Firstly, researchers from Georgia Institute of Technology/Emory University (Atlanta, GA) and the University of Texas Health Science Center (Houston, TX) have come up with a technique for determining the leakiness of tumour blood vessels using a simple digital mammography unit (Radiology 250 398). This leakiness factor correlates closely with the ability of a chemotherapy drug to escape the bloodstream and enter the tumour, and thus can infer a drug's efficacy.
"By simply measuring how much contrast agent reaches the tumour, we can predict how much of a clinically approved chemotherapeutic will reach the tumour, allowing physicians to personalize the dose and predict effectiveness," explained Ravi Bellamkonda, a professor in the Wallace H. Coulter Department of Biomedical Engineering at Georgia Tech/Emory University.
Keeping track
Bellamkonda and colleagues designed 100-nm-scale liposomal capsules filled with iodinated contrast agent that would only enter tumours with blood vessels that were growing and therefore leaky. They injected these probes into rats with breast-cancer tumours and recorded digital mammography images of the animals over the next three days. Comparing the pre- and post-injection images revealed the dynamics of contrast accumulation in the tumour.
"During the three-day time course, some tumours exhibited a rapid and significant increase in image brightness, meaning the contrast agent was accumulating in the tumour, whereas other tumours showed a slow and low increase," noted Bellamkonda. No variations were observed in non-tumour areas or in tumours of animals that did not receive contrast.
After the imaging was completed and the leakiness of each cancer vessel quantified, the animals were injected with liposomal doxorubicin, a clinically approved chemotherapy drug. The drug slowed the progress of the tumour, with the measured variability in contrast uptake providing an accurate predictor of the drug's effect on tumour growth rate.
"This study showed that higher uptake of the probe by the tumour related to leakier vasculature and suggested a better therapeutic outcome of liposomal doxorubicin," said Bellamkonda, who - along with colleague Ananth Annapragada - has founded a start-up called Marval Biosciences to commercialize the probes. "Imaging the integrity of the tumour vasculature like this may allow cancer treatment to be more patient-specific and potentially spare patients from chemotherapy if it is not going to be effective."
PET probe
Elsewhere, a team at the University of California, Los Angeles (UCLA) has a different take on the same challenge. Here, researchers are developing a PET-based tool that could one day allow doctors to evaluate an individual tumour's response to a drug before prescribing therapy, enabling them to personalize treatment to a patient's unique biochemistry.
The UCLA team has previously created a PET probe by slightly altering the molecular structure of gemcitabine, one of the most common chemotherapy drugs (see PET sheds light on immune response).
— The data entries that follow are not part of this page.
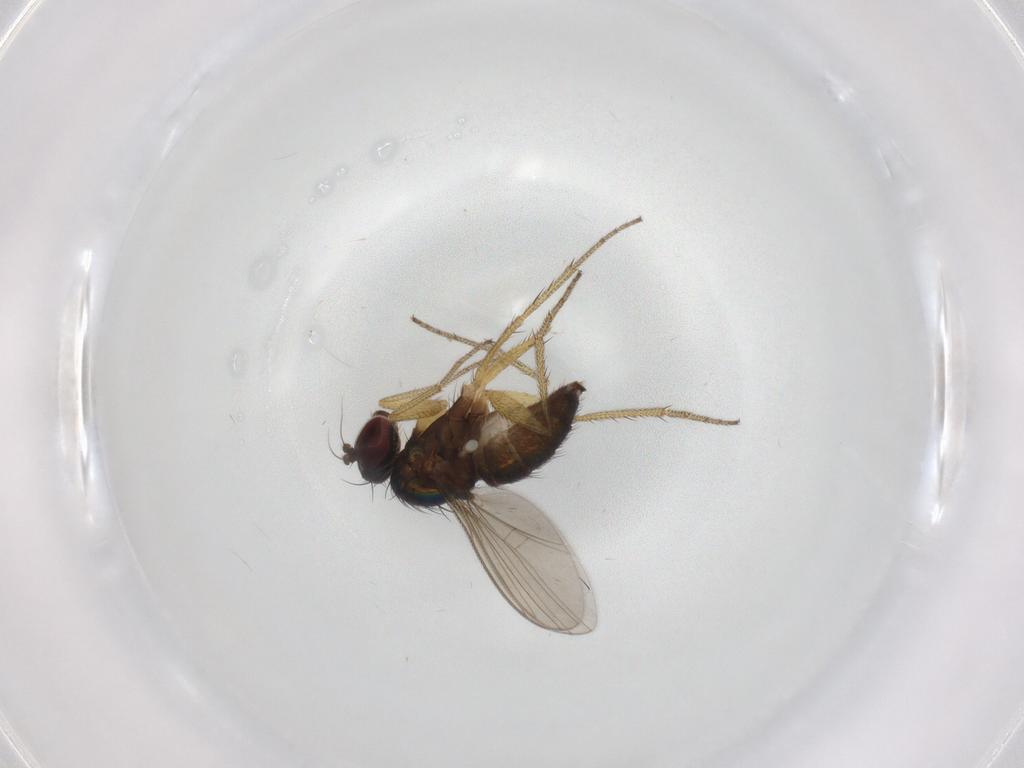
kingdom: Animalia
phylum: Arthropoda
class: Insecta
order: Diptera
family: Dolichopodidae
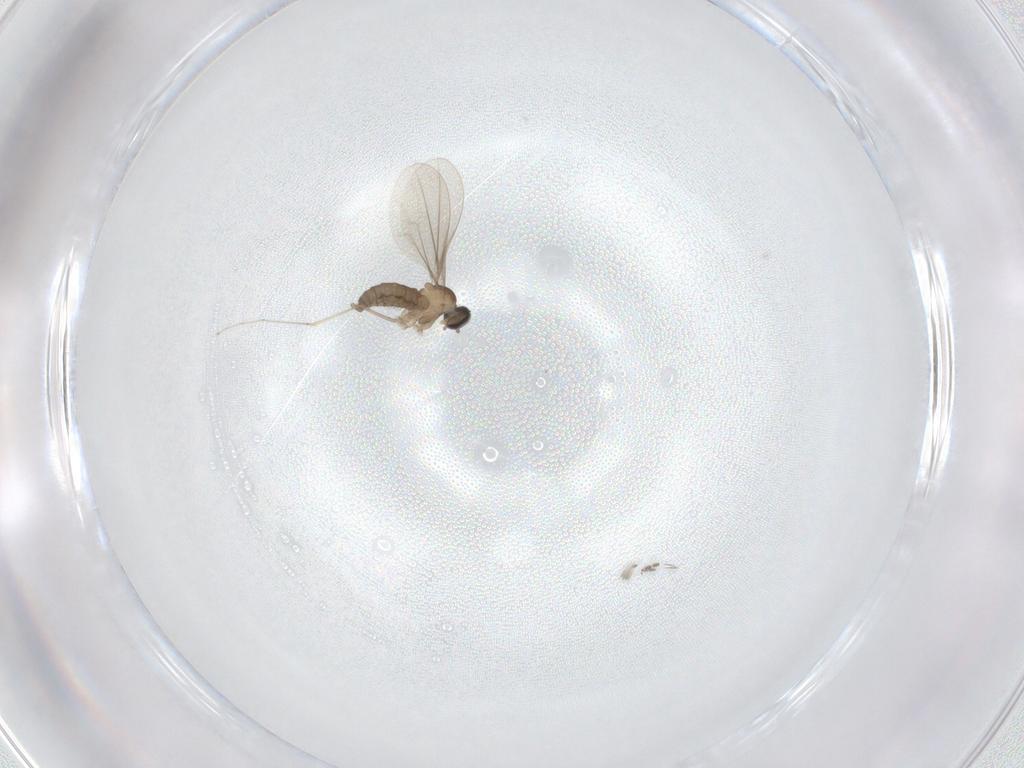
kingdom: Animalia
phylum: Arthropoda
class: Insecta
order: Diptera
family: Cecidomyiidae
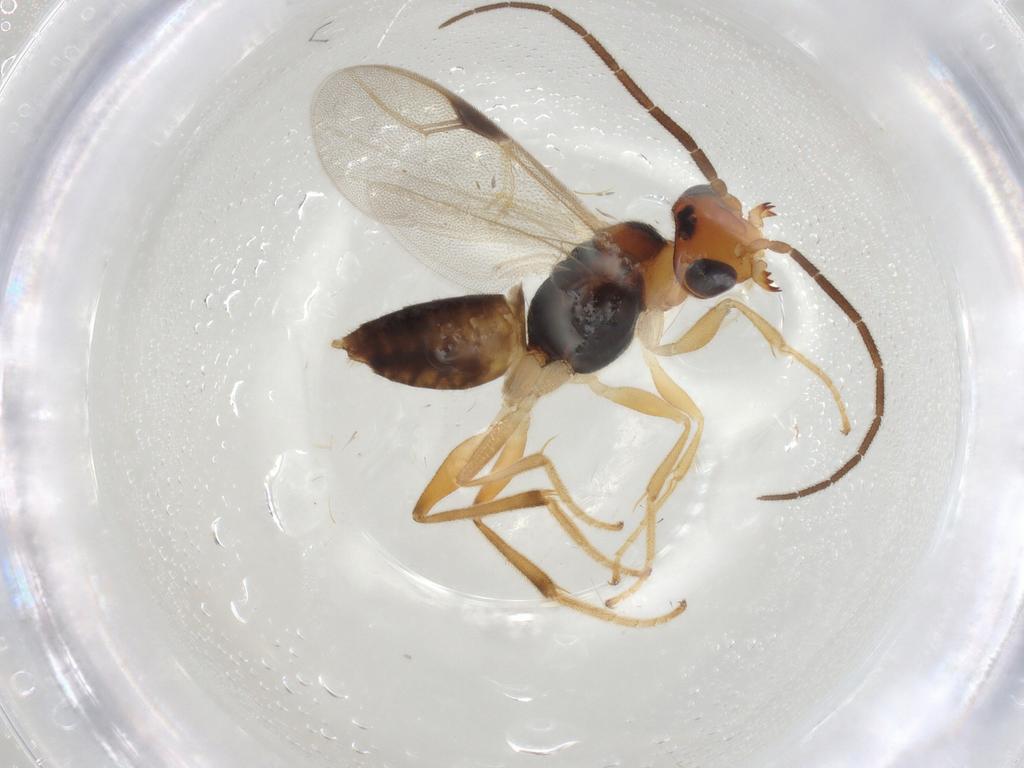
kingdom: Animalia
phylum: Arthropoda
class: Insecta
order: Hymenoptera
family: Dryinidae
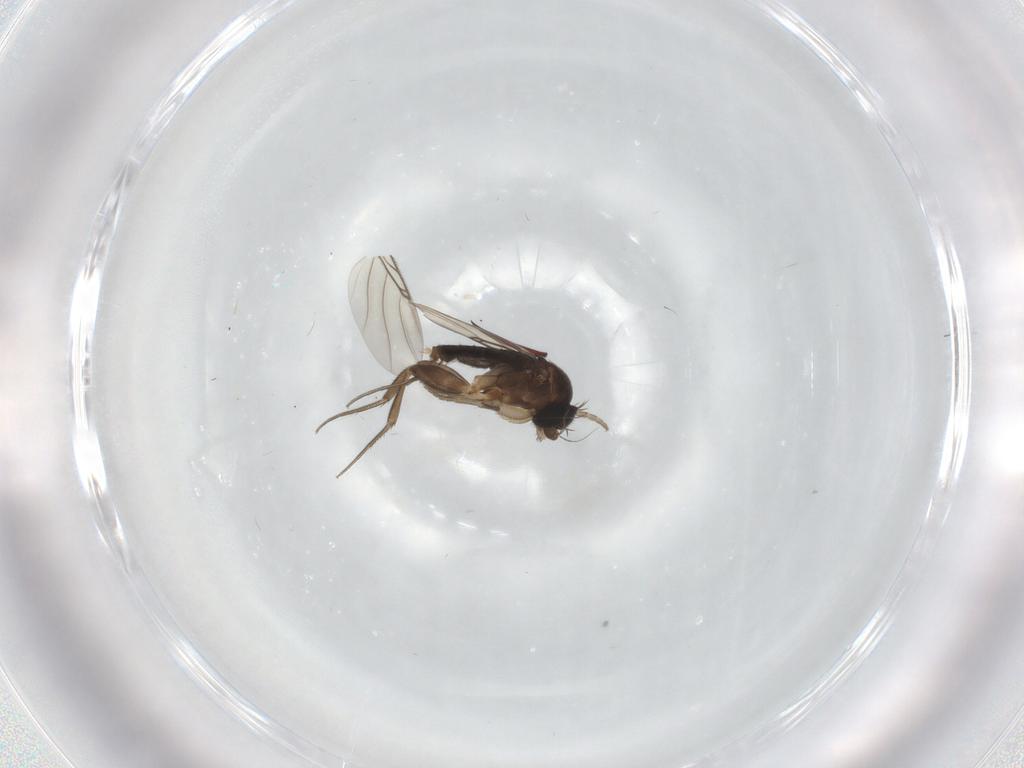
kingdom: Animalia
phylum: Arthropoda
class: Insecta
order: Diptera
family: Phoridae
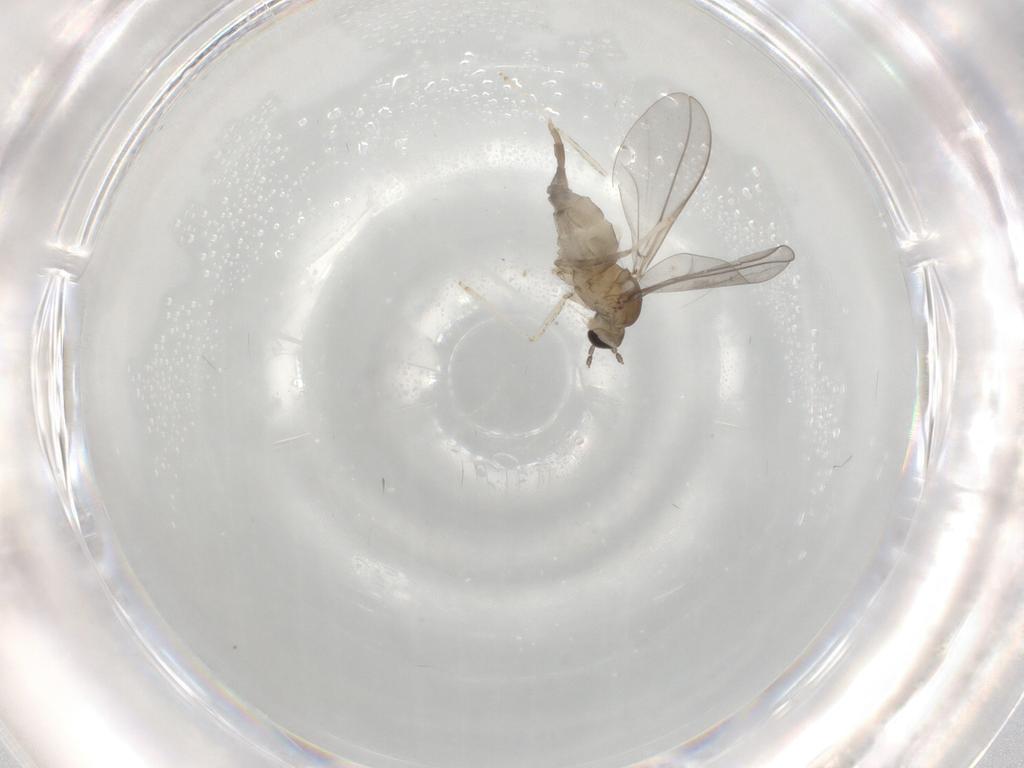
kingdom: Animalia
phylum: Arthropoda
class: Insecta
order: Diptera
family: Cecidomyiidae
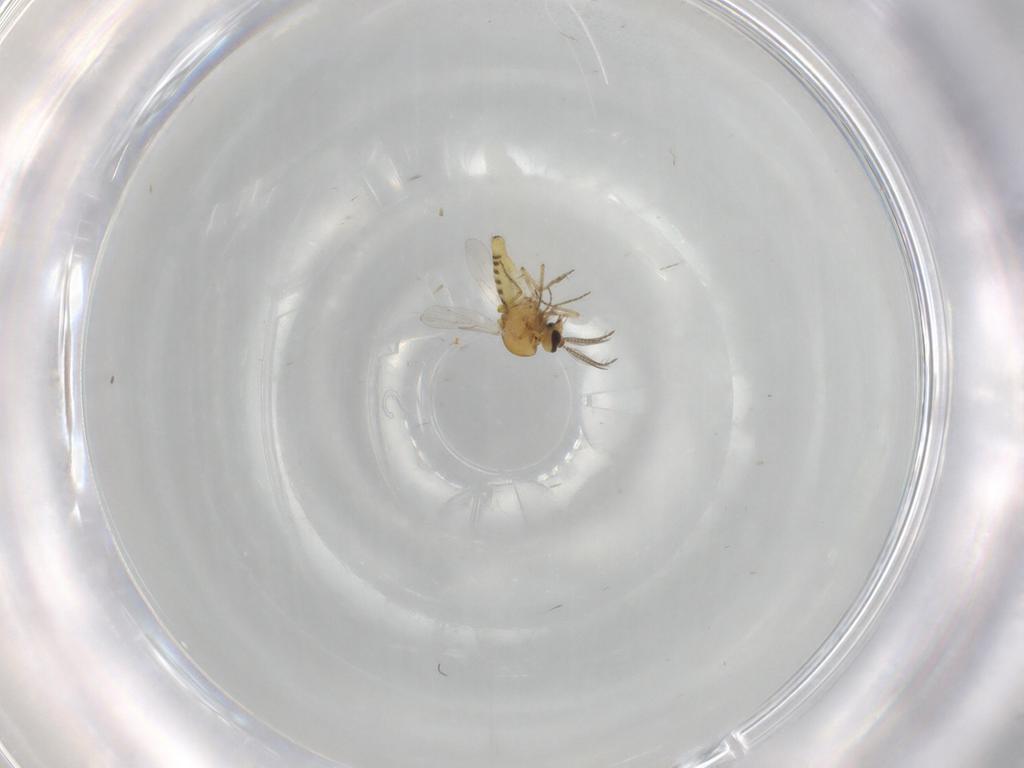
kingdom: Animalia
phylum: Arthropoda
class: Insecta
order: Diptera
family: Ceratopogonidae
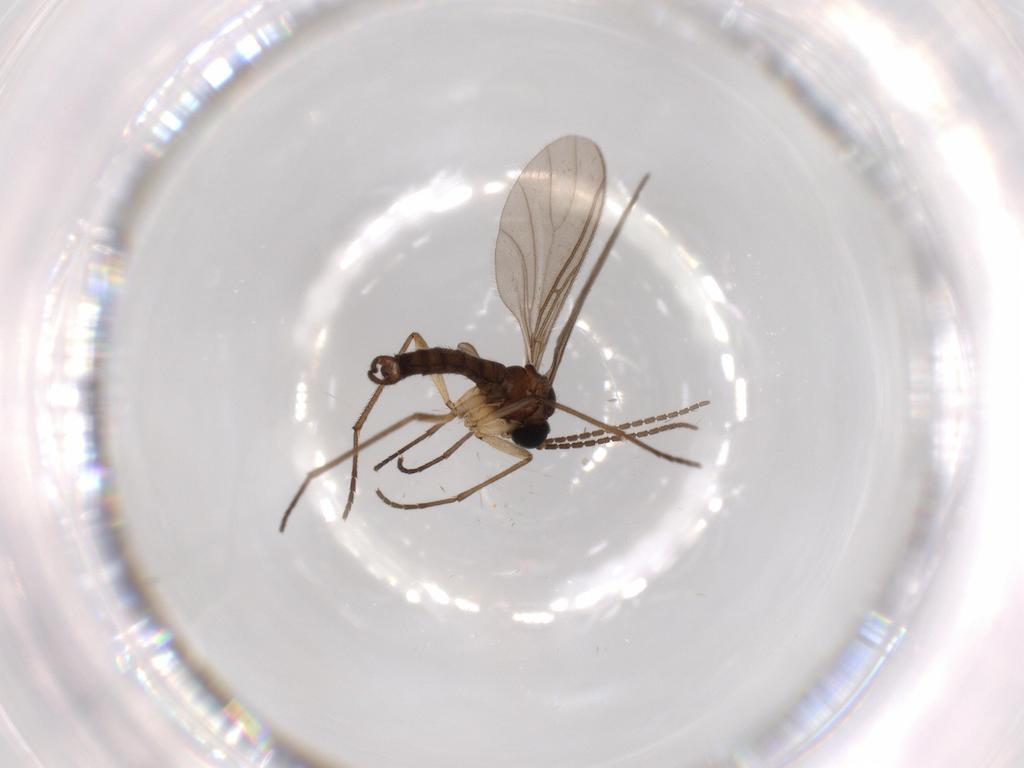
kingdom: Animalia
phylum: Arthropoda
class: Insecta
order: Diptera
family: Sciaridae
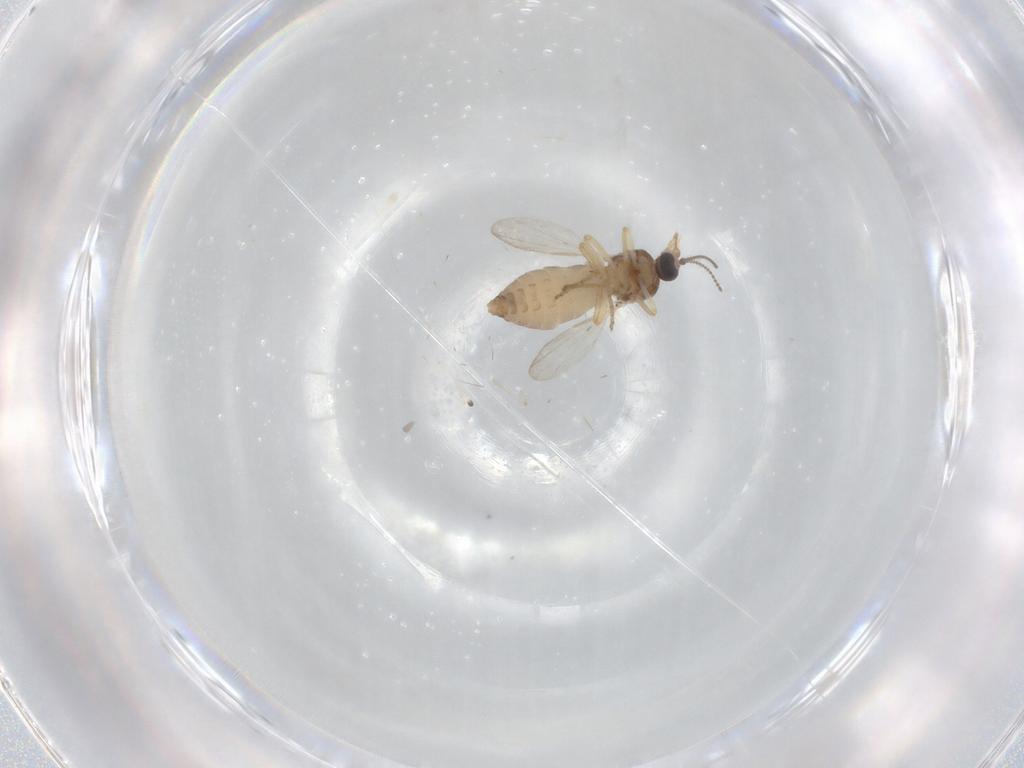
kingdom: Animalia
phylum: Arthropoda
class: Insecta
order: Diptera
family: Ceratopogonidae
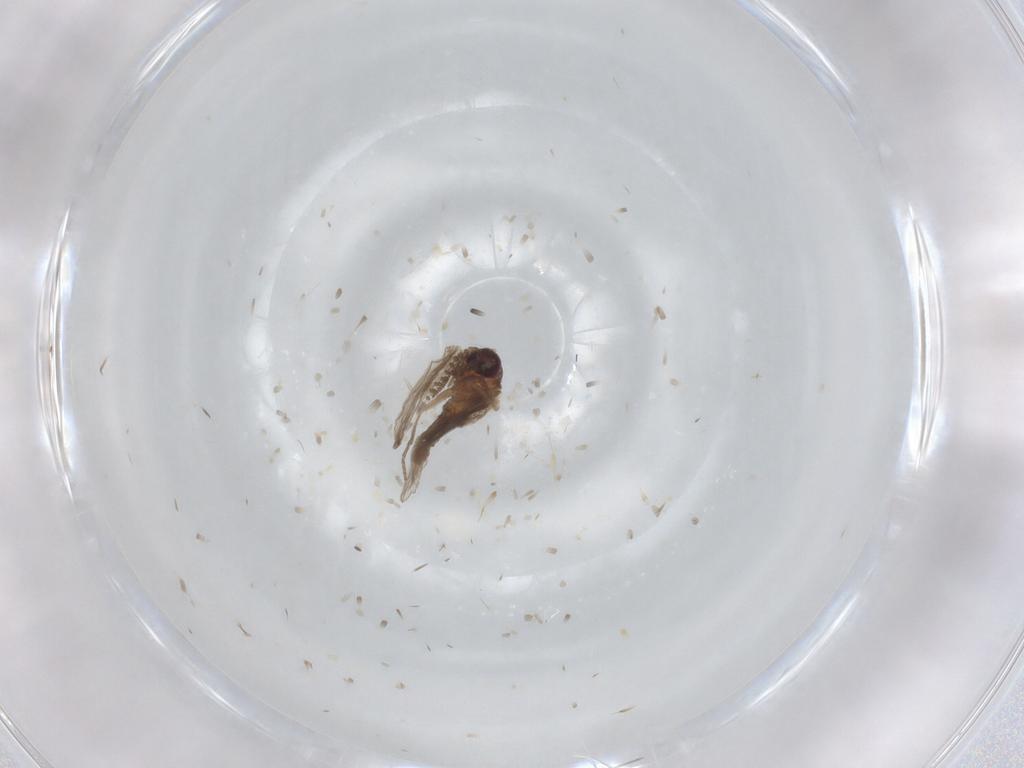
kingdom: Animalia
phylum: Arthropoda
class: Insecta
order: Diptera
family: Psychodidae
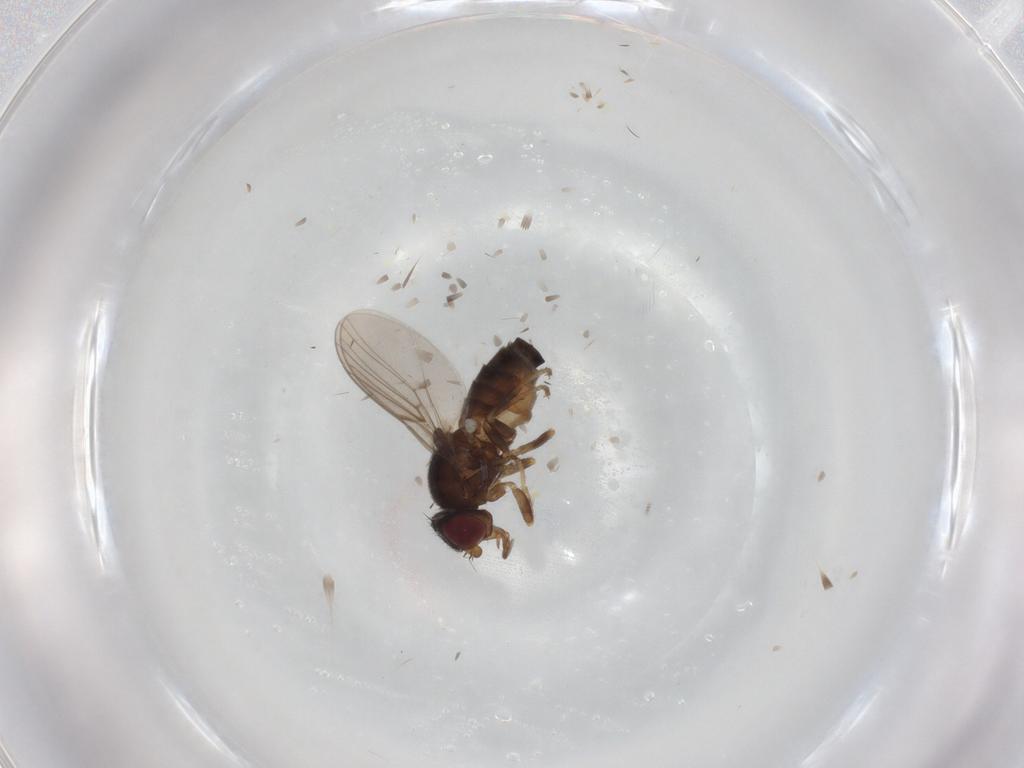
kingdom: Animalia
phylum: Arthropoda
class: Insecta
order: Diptera
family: Chloropidae
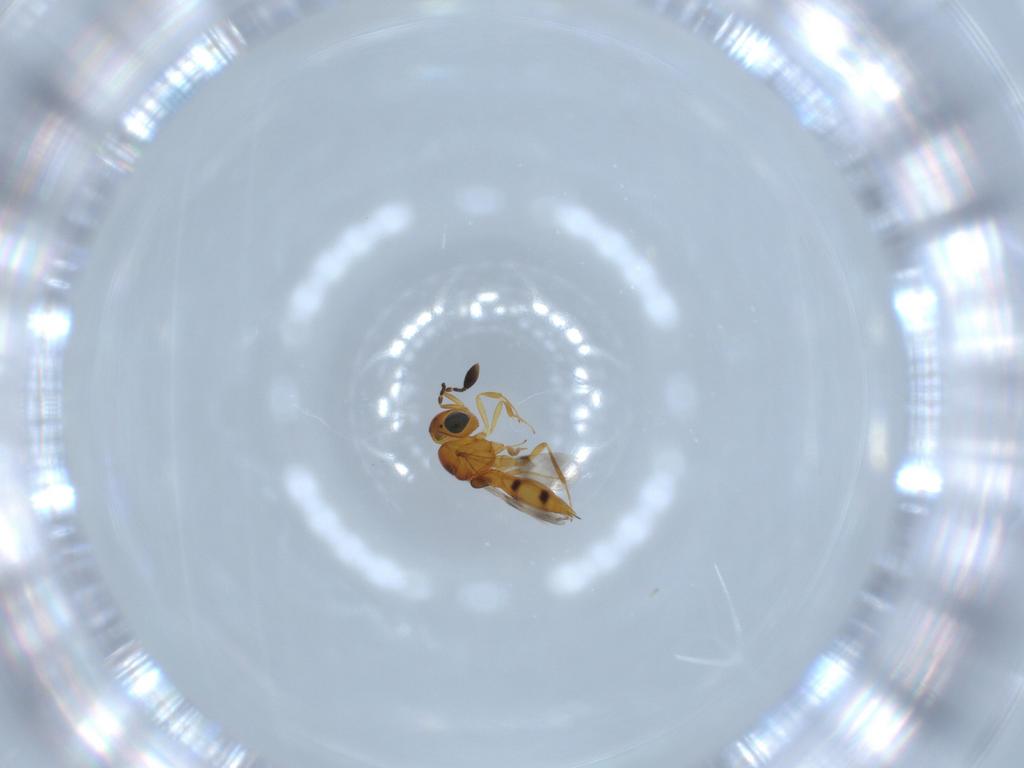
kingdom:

The probe, called 18F-FAC, is labelled with positron-emitting particles that allow its movement through the body to be tracked via PET imaging.
In this latest study, the researchers injected the probe into mice with leukaemia and lymphoma tumours, and then imaged the animals an hour later. Gemcitabine is activated intracellularly at a rate controlled by an enzyme called DCK, the activity of which varies significantly among individuals and across different tumour types. The PET scans showed that 18F-FAC accumulated selectively in DCK-positive versus DCK-negative tumours (PNAS doi: 10.1073/pnas.0812890106).
"The PET scan offers a preview for how the tumour will react to a specific therapy," explained first author Rachel Laing, a UCLA graduate researcher in molecular and medical pharmacology. "We believe that the tumour cells that absorb the probe will also take up the drug. If the cells do not absorb the probe, it suggests that the tumour might respond better to another medication."
The team now plans to examine whether the probe can predict cellular response to other widely used chemotherapy drugs. "For the first time, we can watch a chemotherapy drug working inside the living body in real time," said Caius Radu, assistant professor of molecular and medical pharmacology at UCLA's David Geffen School of Medicine.
Radu continued: "The beauty of this approach is that it is completely non-invasive and without side effects. We plan to test this method in healthy volunteers within the year, to determine whether we can replicate our current results in humans." If testing in healthy subjects proves safe and effective, the UCLA researchers plan to begin recruiting volunteers for a larger clinical study of the probe in cancer patients.